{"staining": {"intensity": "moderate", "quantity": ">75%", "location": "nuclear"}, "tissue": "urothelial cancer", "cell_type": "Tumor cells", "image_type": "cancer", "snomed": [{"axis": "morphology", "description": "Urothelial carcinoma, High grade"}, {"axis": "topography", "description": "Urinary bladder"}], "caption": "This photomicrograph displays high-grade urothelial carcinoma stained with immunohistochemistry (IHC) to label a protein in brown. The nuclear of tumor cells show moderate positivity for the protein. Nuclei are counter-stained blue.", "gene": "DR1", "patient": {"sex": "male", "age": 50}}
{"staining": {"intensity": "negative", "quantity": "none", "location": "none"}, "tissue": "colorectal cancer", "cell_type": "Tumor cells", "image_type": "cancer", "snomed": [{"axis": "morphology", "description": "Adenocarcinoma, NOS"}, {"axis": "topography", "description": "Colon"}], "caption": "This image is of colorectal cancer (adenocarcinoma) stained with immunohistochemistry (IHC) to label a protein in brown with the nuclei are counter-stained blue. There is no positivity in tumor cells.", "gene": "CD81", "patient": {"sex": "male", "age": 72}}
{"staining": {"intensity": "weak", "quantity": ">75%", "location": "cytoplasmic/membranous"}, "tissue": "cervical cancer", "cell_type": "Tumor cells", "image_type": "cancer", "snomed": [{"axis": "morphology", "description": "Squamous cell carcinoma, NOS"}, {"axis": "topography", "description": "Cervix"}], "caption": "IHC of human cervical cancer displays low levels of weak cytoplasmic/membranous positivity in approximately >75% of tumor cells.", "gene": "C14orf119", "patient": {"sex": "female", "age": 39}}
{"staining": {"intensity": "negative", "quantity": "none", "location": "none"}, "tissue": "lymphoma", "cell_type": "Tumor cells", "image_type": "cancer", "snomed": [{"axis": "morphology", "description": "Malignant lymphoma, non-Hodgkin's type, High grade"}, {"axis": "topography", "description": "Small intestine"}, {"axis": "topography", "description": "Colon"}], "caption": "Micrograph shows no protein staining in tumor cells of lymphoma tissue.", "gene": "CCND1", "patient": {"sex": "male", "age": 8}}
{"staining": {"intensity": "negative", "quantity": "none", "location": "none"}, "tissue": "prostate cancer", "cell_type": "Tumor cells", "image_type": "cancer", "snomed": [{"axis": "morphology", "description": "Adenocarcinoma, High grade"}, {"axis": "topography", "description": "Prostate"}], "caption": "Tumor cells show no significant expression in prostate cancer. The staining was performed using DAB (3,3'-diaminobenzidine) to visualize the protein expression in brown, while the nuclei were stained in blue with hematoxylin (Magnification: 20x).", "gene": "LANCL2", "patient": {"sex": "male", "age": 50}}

## [Task to complete]
The full listing must be retyped precisely, with no line left out.

## [Response to the exercise]
{"staining": {"intensity": "moderate", "quantity": ">75%", "location": "nuclear"}, "tissue": "urothelial cancer", "cell_type": "Tumor cells", "image_type": "cancer", "snomed": [{"axis": "morphology", "description": "Urothelial carcinoma, High grade"}, {"axis": "topography", "description": "Urinary bladder"}], "caption": "This photomicrograph displays high-grade urothelial carcinoma stained with immunohistochemistry (IHC) to label a protein in brown. The nuclear of tumor cells show moderate positivity for the protein. Nuclei are counter-stained blue.", "gene": "DR1", "patient": {"sex": "male", "age": 50}}
{"staining": {"intensity": "negative", "quantity": "none", "location": "none"}, "tissue": "colorectal cancer", "cell_type": "Tumor cells", "image_type": "cancer", "snomed": [{"axis": "morphology", "description": "Adenocarcinoma, NOS"}, {"axis": "topography", "description": "Colon"}], "caption": "This image is of colorectal cancer (adenocarcinoma) stained with immunohistochemistry (IHC) to label a protein in brown with the nuclei are counter-stained blue. There is no positivity in tumor cells.", "gene": "CD81", "patient": {"sex": "male", "age": 72}}
{"staining": {"intensity": "weak", "quantity": ">75%", "location": "cytoplasmic/membranous"}, "tissue": "cervical cancer", "cell_type": "Tumor cells", "image_type": "cancer", "snomed": [{"axis": "morphology", "description": "Squamous cell carcinoma, NOS"}, {"axis": "topography", "description": "Cervix"}], "caption": "IHC of human cervical cancer displays low levels of weak cytoplasmic/membranous positivity in approximately >75% of tumor cells.", "gene": "C14orf119", "patient": {"sex": "female", "age": 39}}
{"staining": {"intensity": "negative", "quantity": "none", "location": "none"}, "tissue": "lymphoma", "cell_type": "Tumor cells", "image_type": "cancer", "snomed": [{"axis": "morphology", "description": "Malignant lymphoma, non-Hodgkin's type, High grade"}, {"axis": "topography", "description": "Small intestine"}, {"axis": "topography", "description": "Colon"}], "caption": "Micrograph shows no protein staining in tumor cells of lymphoma tissue.", "gene": "CCND1", "patient": {"sex": "male", "age": 8}}
{"staining": {"intensity": "negative", "quantity": "none", "location": "none"}, "tissue": "prostate cancer", "cell_type": "Tumor cells", "image_type": "cancer", "snomed": [{"axis": "morphology", "description": "Adenocarcinoma, High grade"}, {"axis": "topography", "description": "Prostate"}], "caption": "Tumor cells show no significant expression in prostate cancer. The staining was performed using DAB (3,3'-diaminobenzidine) to visualize the protein expression in brown, while the nuclei were stained in blue with hematoxylin (Magnification: 20x).", "gene": "LANCL2", "patient": {"sex": "male", "age": 50}}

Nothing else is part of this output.